En las negras arcas del nuevo mundo
hay una bestia que se alimenta eterna,
acecha, babea y camina enferma,
cimbrando los techos del inframundo.
Los nuevos hombres gimen heridos
bajo el azote de aquella bestia,
soportan el tiempo que les resta
mientras se tuercen afligidos.
Los llantos se alzan impotentes,
los rezos permanecen rendidos,
y con los espíritus podridos
los hombres permanecen ausentes.
¿Qué será de este siglo, de esta raza,
donde la armonía se despedaza?
¿Qué será de la bestia, de su odio,
de su furia y su veneno,
donde impera y lastima su retrueno?
La bestia llega sin rostro y con espada,
la afila en mi cuerpo y en mi cara.
La bestia aúlla entre mi carne
y se derrama por mi baba.
La bestia besa odios y relámpagos,
y deja mi cabeza hueca y lastimada.
Ay de mí que grito en la caída.
Ay de mí que gimo a cada herida.
Ay de mí que navego entre los truenos.
Ay de mí que habito en sueños negros.
La bestia llega con su cabalgata de escorpiones,
con su estela de llantos y alaridos,
y en el siglo
se derrama una tormenta de aguijones.
Dame de beber tu leche, madre negra, sangre madre.
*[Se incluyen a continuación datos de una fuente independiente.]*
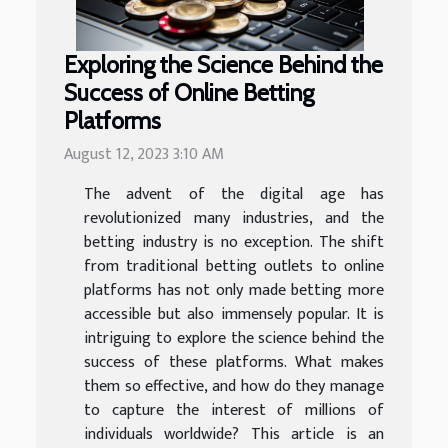
Exploring the Science Behind the
Success of Online Betting
Platforms
August 12, 2023 3:10 AM
The advent of the digital age has
revolutionized many industries, and the
betting industry is no exception. The shift
from traditional betting outlets to online
platforms has not only made betting more
accessible but also immensely popular. It is
intriguing to explore the science behind the
success of these platforms. What makes
them so effective, and how do they manage
to capture the interest of millions of
individuals worldwide? This article is an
Deja mis heridas lentas, madre roja, sangre negra.
Caigo en el más hondo silencio.
Caigo en el más terrible olvido.
Caigo en el más ácido lamento.
¿Qué danza, qué rito, qué alabanza necesito
para librarme de este castigo maldito?
Ay de ti que sonríes como la muerte,
ala de cristal, espejo sin reflejo.
Ay de ti que giras como el viento,
caricia amarga, ojo negro.
Ay de ti que avanzas como el tiempo,
en busca de víctimas resplandecientes,
babeando hilos de sangre en otro espejo.